When you see news anchors broadcasting while wearing flu face masks and the Dow Jones is down 1,000 points, it’s unsettling. The coronavirus that started in China has made its way across Europe. There are cases in the US, and, as of this week (Feb 24th), markets have started to react in a significant way – to the downside.
The Bad News
There is a very real human toll with COVID-19, with the death toll now north of 2,500 and reported cases north of 80,000. However, stock markets are reacting to the economic toll that is hitting China which will have implications for global economic growth. Recent data suggests that due to the quarantines in China (over 750 million people), economic activity has slowed. Coal consumption (for power plants and manufacturing) is down over 40%, and it has been reported that less than 35% of people who should have returned to work post the Lunar New Year have not done so due to travel restrictions. We are of the viewpoint this will likely be temporary. But, we are naturally unsure about the timing and final magnitude when all is said and done.
The Good News
We have an army of the very best minds working on a solution. Here in Atlanta, leading scientists at the Center for Disease Control are working tirelessly as a part of a global team of experts to get the coronavirus under control. Some of the best biotechnology firms in the world are also devoting substantial resources to find a solution. Historically, when all hands-on deck situations arise, a solution is found.

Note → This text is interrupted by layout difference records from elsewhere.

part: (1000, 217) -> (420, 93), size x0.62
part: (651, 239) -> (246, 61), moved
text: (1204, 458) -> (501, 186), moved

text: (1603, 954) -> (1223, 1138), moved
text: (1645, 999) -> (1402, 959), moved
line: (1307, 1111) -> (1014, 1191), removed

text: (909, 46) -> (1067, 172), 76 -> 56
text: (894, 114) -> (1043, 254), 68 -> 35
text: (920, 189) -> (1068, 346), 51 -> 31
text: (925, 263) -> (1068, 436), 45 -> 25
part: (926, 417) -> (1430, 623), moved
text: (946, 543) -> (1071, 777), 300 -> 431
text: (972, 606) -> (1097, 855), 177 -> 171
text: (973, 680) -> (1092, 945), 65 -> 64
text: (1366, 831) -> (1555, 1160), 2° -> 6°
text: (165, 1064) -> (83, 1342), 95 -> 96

This may take time and the human toll could certainly rise (which nobody wants to see happen), but epidemics of this nature are nothing new, and, over the course of history, markets and economies have typically been resilient despite significant volatility on occasion. This is the case over the last 20 years where we have seen multiple heath epidemics play out. The Avian Flu in 1997, West Nile virus of 1999, SARS in 2002, The Swine Flu (H1N1) in 2009, MERS in 2012, the Avian Flu of 2013, and the West Africa Ebola Virus in 2014. In each instance, despite drawdowns in some cases of 10-15%, US markets were higher six months later.
We don’t know exactly when COVID-19 will peak, or when the toll on markets and economies will stop – but we do know that these outbreak events eventually subside, and we find a solution. When the news starts to improve around this situation, which we have utter confidence that it eventually will, an improving economic picture will lead to a coinciding market recovery.
In the meantime, know that the kind of companies that we own at CIA for our clients are meant to withstand this type of event over the long haul. Additionally, safety assets such as US government bonds and quality corporate bonds are owned to be a ballast during days and weeks like this. A combination of quality stocks and bonds that provide steady income through the volatility gives us the confidence to get through rough days and weeks like we’re seeing today. Over time, markets are resilient. Remember that, as an investor, we must be resilient too.